Morena claims 20K at Chihuahua march against Gov. Campos over sovereignty row

The country is not for sale, and it will not be betrayed.
Montiel's closing statement to the march, framing the protest as a defense of Mexican sovereignty against what she called foreign interests.

Morena mobilized a large demonstration in Chihuahua's capital, with party leaders present, framing it as defense of national sovereignty and justice. The protest targets PAN Governor Maru Campos over alleged CIA agent access and broader criticism of security failures and governance under conservative administrations.

  • Twenty thousand people marched in Chihuahua's capital, according to Morena
  • Governor Maru Campos (PAN) approved CIA agent access to the state
  • Chihuahua ranks first nationally in homicides
  • Andrés Manuel López Beltrán, son of former president AMLO, attended as Morena's organization secretary

Morena's national leader Ariadna Montiel claims 20,000 people marched in Chihuahua against Governor Maru Campos, accusing her of compromising national sovereignty by allowing CIA agents entry.

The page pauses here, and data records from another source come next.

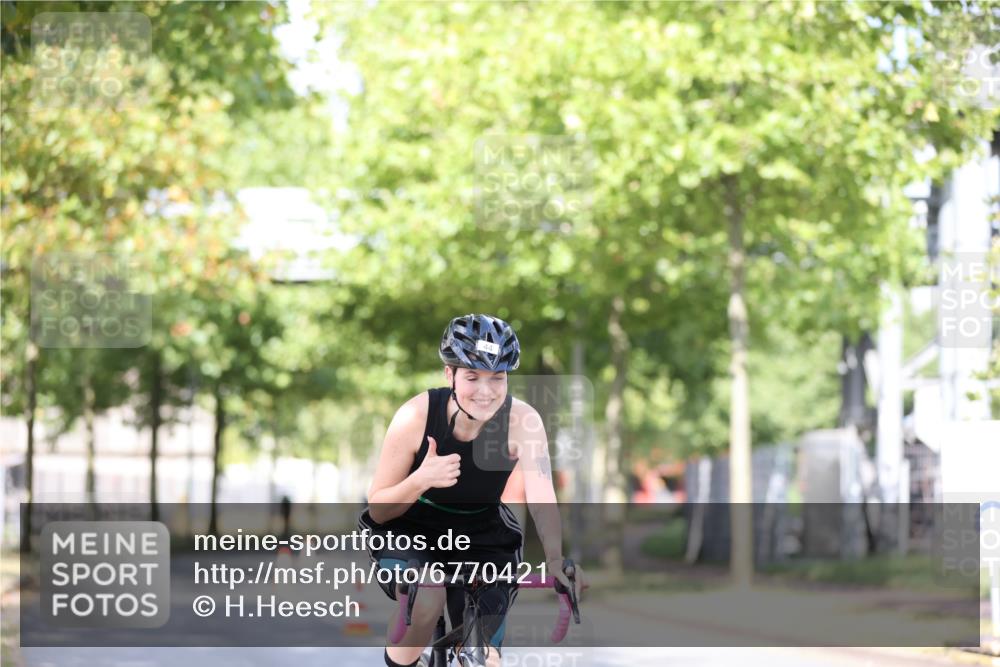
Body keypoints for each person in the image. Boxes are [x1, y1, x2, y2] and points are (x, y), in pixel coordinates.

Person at [358, 313, 588, 667]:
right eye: (472, 377)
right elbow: (378, 509)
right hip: (409, 529)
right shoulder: (415, 416)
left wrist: (555, 560)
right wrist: (422, 478)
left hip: (483, 534)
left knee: (487, 655)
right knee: (428, 596)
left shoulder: (523, 421)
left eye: (498, 378)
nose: (486, 391)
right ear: (449, 374)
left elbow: (542, 498)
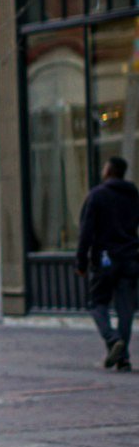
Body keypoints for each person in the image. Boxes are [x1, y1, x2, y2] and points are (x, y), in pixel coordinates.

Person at [76, 156, 139, 371]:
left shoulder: (97, 195)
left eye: (105, 167)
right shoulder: (133, 195)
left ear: (109, 171)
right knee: (125, 311)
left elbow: (86, 232)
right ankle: (123, 359)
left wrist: (81, 261)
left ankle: (113, 341)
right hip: (130, 258)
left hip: (105, 259)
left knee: (97, 303)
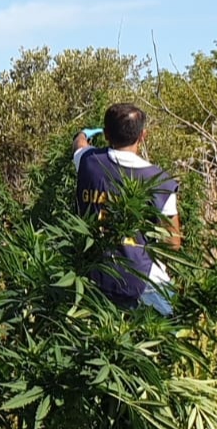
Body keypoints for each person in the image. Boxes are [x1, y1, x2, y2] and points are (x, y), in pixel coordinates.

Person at [73, 103, 181, 314]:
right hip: (142, 281)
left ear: (106, 134)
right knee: (170, 335)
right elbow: (172, 242)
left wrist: (85, 132)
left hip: (95, 277)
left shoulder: (89, 162)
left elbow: (79, 144)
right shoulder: (160, 181)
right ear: (143, 136)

On a Saturday afternoon in Chihuahua's capital, thousands of people moved through the streets carrying Mexican flags and handmade signs. The march, organized by Morena, the ruling party, stretched from the Pancho Villa traffic circle toward the city center. Party officials said twenty thousand showed up. The gathering was framed as a defense of national sovereignty and a demand for justice—specifically, against Governor Maru Campos, a member of the opposition National Action Party, over her decision to allow two CIA agents into the state.

Ariadna Montiel Reyes, Morena's national leader, posted photographs from the march on social media. In her statements, she was direct: Campos had put the nation's sovereignty at risk and needed to answer to both the people and the courts. Montiel's language was sharp. She called Chihuahua "land of dignity" and its people "brave," suggesting they would not remain silent. The march, she said, represented thousands of voices united around peace, justice, and the protection of Mexico's sovereignty.

The protest carried a broader political charge. Montiel used the moment to criticize not just Campos but the entire history of conservative, PAN-led governance in the state. She pointed to years of what she called privilege, corruption, and abandonment—while ordinary people faced violence, inequality, and uncertainty. She noted that Chihuahua ranks first in the nation for homicides and that its government had grown distant from its citizens. The march, in her framing, was a rejection of that entire system.

Among those present were state-level Morena leaders and Andrés Manuel López Beltrán, the party's national organization secretary and son of former president Andrés Manuel López Obrador. Their presence underscored the event's significance within party hierarchy. Andrea Chávez, a senator on leave, spoke to the crowd with combative language. She claimed that despite attempts to block roads, cancel public transportation, and flood the streets with what she called "dirty war" tactics, the opposition had failed. She declared that Chihuahua had achieved "the greatest feat in the democratic history of this land" and that a "Chihuahuan Spring" had bloomed that could not be stopped.

The sovereignty question at the heart of the march centers on Campos's approval of CIA agent access to the state. For Morena, this became a symbol of something larger: a governor willing to compromise Mexico's independence for foreign interests. The party framed the march not as a routine political protest but as a defense of the nation itself. Montiel's final statement carried that weight: the country is not for sale, she said, and it will not be betrayed. The transformation—Morena's term for its political project—would be defended in the streets, in the territory, and alongside organized people. What happens next depends on whether this mobilization translates into legal action against Campos or remains a show of political force.

Maru Campos must answer to the people and the courts for putting the nation's sovereignty at risk
— Ariadna Montiel Reyes, Morena national leader
Despite attempts to block roads and cancel transportation, our people achieved the greatest feat in Chihuahua's democratic history
— Andrea Chávez, senator on leave
The Hearth Conversation Another angle on the story
Inventor

Why did Morena choose to make this march about sovereignty rather than just criticizing Campos's security record?

Model

Because sovereignty is a language that reaches beyond party politics. It speaks to something Mexicans care about—the idea that their country belongs to them, not to foreign powers. The CIA agents became a symbol of that betrayal.

Inventor

Do you think twenty thousand is an accurate count?

Model

I don't know. Morena says twenty thousand. The number matters less than what it signals—that they could move people into the streets quickly and in significant numbers. That's real political power, whether it's eighteen thousand or twenty-two.

Inventor

What does Campos say in response?

Model

The source doesn't include her response. That's worth noting. We're hearing only Morena's version of the day.

Inventor

Is this march likely to have legal consequences for Campos?

Model

Montiel called for her to answer to justice. Whether that happens depends on whether prosecutors move forward. A march is pressure, not proof. But in Mexico's current political climate, pressure from a ruling party can matter quite a bit.

Inventor

What's the real fight here—security, sovereignty, or something else?

Model

All three are tangled together. But underneath is a question about who controls Chihuahua and what direction the state goes. Campos is PAN. Morena wants power there. The CIA agents gave them a language to make that fight about something bigger than party competition.